To readers of Shishkin, the form that this novel takes should be familiar. Maidenhair similarly includes letters from a Swiss interpreter, named Peter, like the apostle, to his son, whom he fancifully calls Nebuchadnezzasaurus. The letters are in many ways missives to himself, which veer across real and imagined landscapes, historical periods, memories, and states of being: “It is no surprise that you may receive my letter with news only years hence. It’s half-past twelve here now. My half-past twelve will be conveyed to you. Actually, I think I already told you that something is wrong with the time in our boundless expanse,” Peter writes. Something is indeed wrong with time, or rather, with our understanding of the way in which it works. As another character in that novel puts it, “there is no past, but if it were to be told, the words could stretch out for days on end, or maybe just the opposite, and entire years could be crammed into a few letters.”

In The Light and the Dark this is exactly what happens: time is measured in letters rather than days. The letters come from the here and nowhere, from Prester John, the legendary Christian monarch of the East, whose mythical realm, in the Middle Ages, was thought to border the Earthly Paradise. Shishkin alludes to the twelfth-century forgery, the Epistola Presbyteri Joannis, “The Letter of Prester John” to Emperor Manuel Comneus of Byzantium, a text that enumerated the many wonders of Prester John’s realm. In a last, wholly unexpected move, Sasha and Volodya’s epistolary exchange seems to be written in his hand. Are these letters forgeries, too? Yes and no. They are fabulous, in that they are fictive, but fictions are made of words, and it is the word that, according to Shishkin, makes us real. In Volodya’s words, “to me it was obvious that the most ancient primary substance was ink.” Or, as his “scribe” puts it: “I’m Prester John, and everything around here is my kingdom—clamorous, fragrant, and imperishable. I am Lord of Lords and the Ruler of all Rulers.” As in Maidenhair, textual reality turns out to be more permanent, more real, perhaps, than life itself.

Both of Shishkin’s books, like his other works, return obsessively, with tenderness and with great brutality, to the question of whether individual moments of existence add up to more than the sum of minutes we are given to live, and whether and how they may be salvaged through language.
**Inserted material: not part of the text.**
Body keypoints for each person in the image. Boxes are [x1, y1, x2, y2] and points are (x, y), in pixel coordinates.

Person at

Shishkin’s incandescent Russian undertakes this redemptive project, rendering translation a Sisyphean task. One cannot translate Shishkin, in fact; one can only attempt to find an adequate equivalent in the target language. Andrew Bromfield works very hard to do so with The Light and the Dark, and it pays off. In English, his Shishkin becomes, to quote Shakespeare’s Ariel, “something rich and strange.”
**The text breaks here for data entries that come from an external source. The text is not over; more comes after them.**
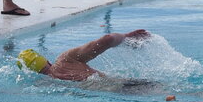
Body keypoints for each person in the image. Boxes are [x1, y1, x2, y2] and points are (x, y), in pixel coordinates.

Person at [17, 30, 151, 81]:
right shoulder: (66, 60)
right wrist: (126, 38)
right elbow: (108, 39)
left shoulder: (42, 85)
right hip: (127, 86)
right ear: (47, 61)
The Light and the Dark is a sentimental book, but only because it takes as its subject matter human love, in all of its infinite varieties and with all of its bitter complications—its indefinite hopes, its moments of transcendence and grotesqueness. Which is to say, as Volodya does, that this narrative is a story about death. Death, however, is never the end of the story. In language, we are always in the eternal present, so that, in one of his last missives, Volodya can whisper: “After all, I’m alive, Sasha.” Death belongs to time, and time wavers in this remarkable narrative and finally folds in on itself: “They write from Gaul that in the evening, in the dense rays of the sunset, a fine skin grows on the cobblestones of the street. They write from Jerusalem. [. . .] As the years go by the past does not recede but moves closer.” Of course, language cannot make up for loss: “I want everything alive, here and now. You, your warmth, your voice, your body, your smell,” Volodya cries. But Shishkin holds to the idea that, despite what mortality may take from us, language can nevertheless redeem the ephemeral moment, capturing it and returning us to its present. In letters, he seems to say, we are always the people we were when we wrote them—we are always young, we are always in love, we are always reaching across the dark, like “flies in amber.” The sheer beauty and power of his prose makes us believe that, indeed, as he writes, “it’s going to be the word in the beginning again.”